Welcome back, as I resume new comics this month! Over the summer, I came across a story from a woman named Torria on "Humans of New York." She said of her childhood, "I was just going through so much, you know. Horrible things were being done to me. Horrible, terrible things. So I’d use whatever I could. I’d pay attention to anything that made me happy. That’s one thing I can do: pay attention. It comes from something within me. We all have it. But you know, I tap into it. I still do. I just took a picture of a flower this morning. I’m so grateful. I’m telling you, I’m so grateful that I came out of the darkness. Maybe my journey wasn't to make money or to be successful or anything. It was just to recover."

I just read and re-read that statement, and came back to it weeks and even months later: "My journey wasn't to make money or to be successful or anything. It was just to recover."

And it brought to mind how unfair life can be. How different our experiences are, how due to "man's fault" -- the fault of humanness, our ability to inflict unspeakable pain on someone, to plunge another being into darkness -- someone might never fulfill some potential for greatness. It's just not fair.

There is no known reason that I can understand which explains why I was born into the life I have, and the opportunities availed to me, while somewhere else, another woman who might have been a greater artist, a more heart-touching poet, or a more nurturing mother, is struggling to keep herself alive in a civil war.

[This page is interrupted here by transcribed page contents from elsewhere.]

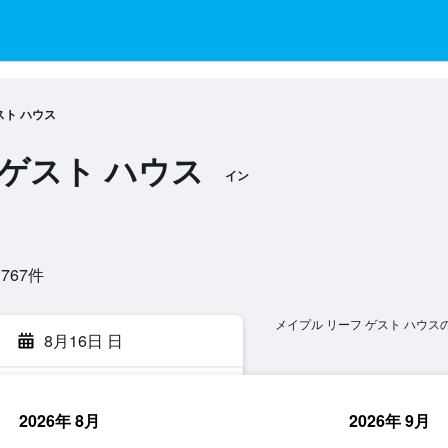
スト ハウス
 ゲスト ハウス
イン
67​件
メイプル リーフ ゲスト ハウス
8月16日 日
2026年 8月
2026年 9月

I can't judge the world on the basis of fairness. It would break my heart and drive me crazy with anguish every time. Instead, I've been trying to look at it from the Confucian perspective that each of us must simply "discharge one's duties" in life. I return to Torria and how the darkness of her childhood kept her in shadows from which she was lucky to emerge. Michael Meade says, "The fateful event of being wounded early in life creates the need for a deep healing process that becomes the path of awakening for each person." No, it wasn't fair that she suffered through such darkness. It was wrong, and she deserved better. And at the same time, she discharged her duty to herself to recover. And who can say that that's not enough? It's more than enough. It's amazing.

So what is the implication for someone whose "path of awakening" is more accessible? I guess I, too, must discharge my duties be responsible to myself and because I have the means, to live beholden to those around me. No, I can't make life fair, and I can't make the whole world just, but I can make some good for others through good work. And maybe that's all that I should expect.